[Records contained in a dataset]
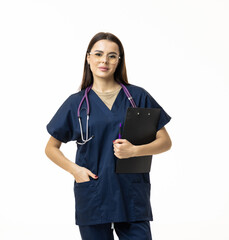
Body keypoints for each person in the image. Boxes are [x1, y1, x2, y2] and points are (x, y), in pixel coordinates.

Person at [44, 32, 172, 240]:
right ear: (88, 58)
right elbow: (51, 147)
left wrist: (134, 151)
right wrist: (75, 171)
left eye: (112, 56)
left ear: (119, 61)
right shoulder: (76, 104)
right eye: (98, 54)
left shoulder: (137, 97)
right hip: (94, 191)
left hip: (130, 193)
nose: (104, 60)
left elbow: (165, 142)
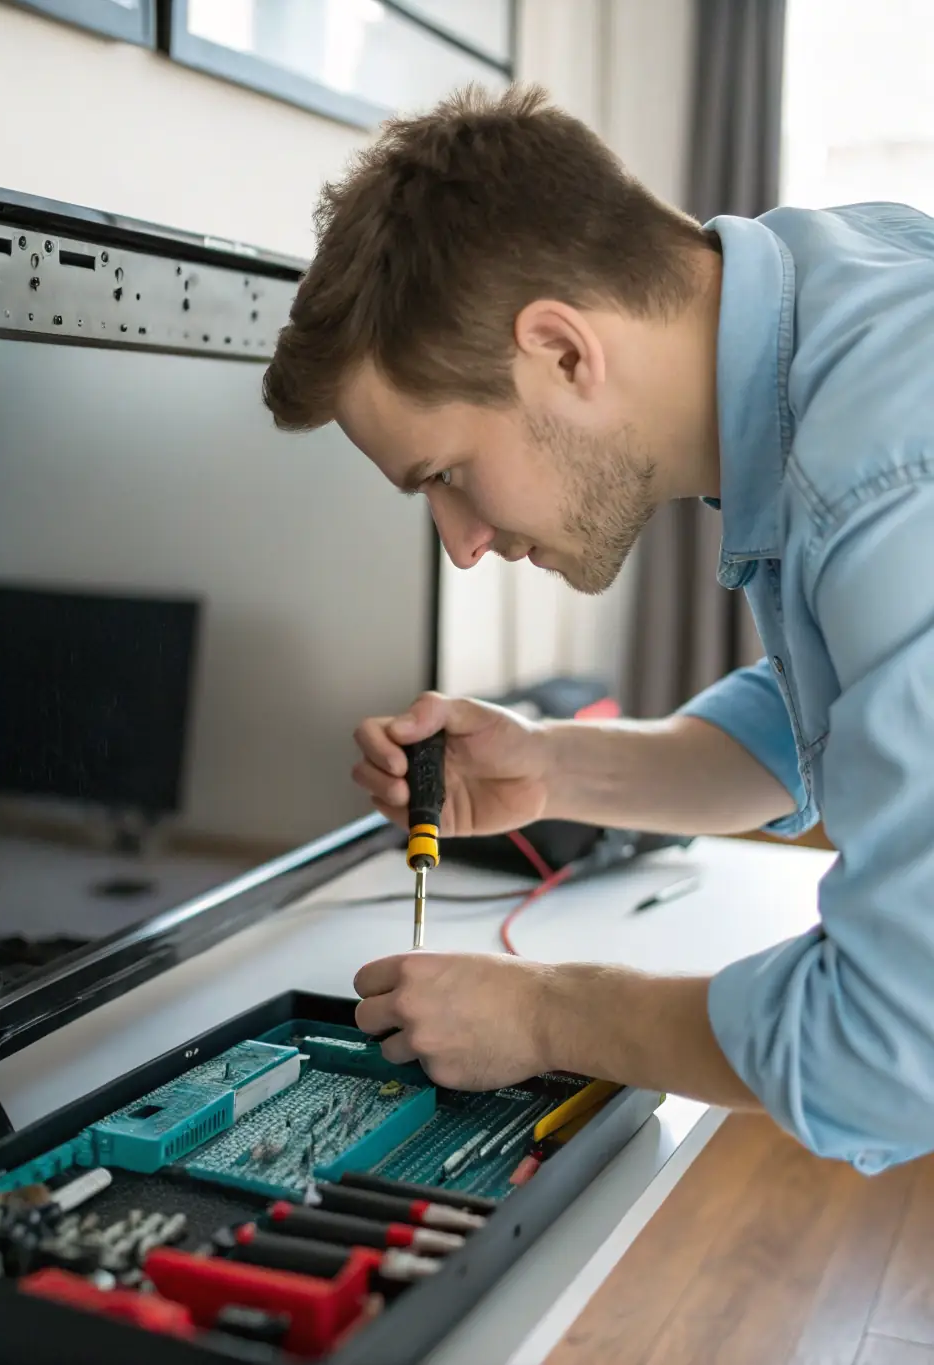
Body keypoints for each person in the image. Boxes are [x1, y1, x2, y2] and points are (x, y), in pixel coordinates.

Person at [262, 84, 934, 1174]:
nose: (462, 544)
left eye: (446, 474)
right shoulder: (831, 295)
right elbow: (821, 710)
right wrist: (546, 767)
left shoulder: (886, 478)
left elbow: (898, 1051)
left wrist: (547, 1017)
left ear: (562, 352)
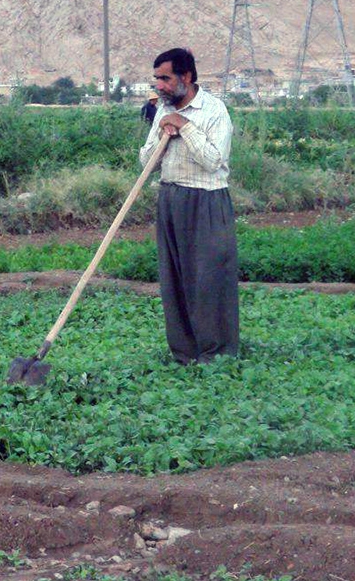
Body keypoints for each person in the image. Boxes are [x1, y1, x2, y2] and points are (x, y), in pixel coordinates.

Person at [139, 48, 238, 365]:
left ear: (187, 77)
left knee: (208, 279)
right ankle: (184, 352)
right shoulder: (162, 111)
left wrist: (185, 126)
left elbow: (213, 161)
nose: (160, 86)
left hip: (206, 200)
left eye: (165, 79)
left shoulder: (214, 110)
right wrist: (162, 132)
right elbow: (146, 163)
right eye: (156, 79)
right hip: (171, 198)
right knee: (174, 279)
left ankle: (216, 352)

* * *

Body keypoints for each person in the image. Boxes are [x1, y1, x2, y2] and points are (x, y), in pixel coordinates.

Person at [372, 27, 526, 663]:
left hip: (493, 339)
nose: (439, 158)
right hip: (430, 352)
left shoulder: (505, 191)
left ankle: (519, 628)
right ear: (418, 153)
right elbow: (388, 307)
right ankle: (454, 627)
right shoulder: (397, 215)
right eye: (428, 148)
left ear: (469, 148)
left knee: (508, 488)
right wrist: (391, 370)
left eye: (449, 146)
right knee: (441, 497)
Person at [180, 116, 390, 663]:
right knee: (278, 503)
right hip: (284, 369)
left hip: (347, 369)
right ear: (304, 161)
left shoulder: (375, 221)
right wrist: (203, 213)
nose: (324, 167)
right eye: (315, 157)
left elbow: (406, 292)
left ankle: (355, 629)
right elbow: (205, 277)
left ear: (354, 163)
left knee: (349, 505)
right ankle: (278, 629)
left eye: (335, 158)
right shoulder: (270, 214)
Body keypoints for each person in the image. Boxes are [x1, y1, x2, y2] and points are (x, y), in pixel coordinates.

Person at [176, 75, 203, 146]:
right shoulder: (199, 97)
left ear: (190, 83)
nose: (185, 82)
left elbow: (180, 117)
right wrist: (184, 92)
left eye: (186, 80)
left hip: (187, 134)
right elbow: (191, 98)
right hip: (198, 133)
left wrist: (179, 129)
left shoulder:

Exercise objective:
Repeat exactly the lines above, from the line that contains "right elbow: (821, 710)" down through the line that contains "left knee: (208, 279)". Include both of those lines and none of the pictures.

Answer to this problem:
right elbow: (821, 710)
right wrist: (546, 767)
left shoulder: (886, 478)
left elbow: (898, 1051)
left wrist: (547, 1017)
left ear: (562, 352)
Body keypoints for each person in the image. Boxes are [x1, y1, x2, y2] and points are (x, y), in pixel coordinates.

Person at [139, 48, 238, 365]:
left ear: (187, 77)
left knee: (208, 279)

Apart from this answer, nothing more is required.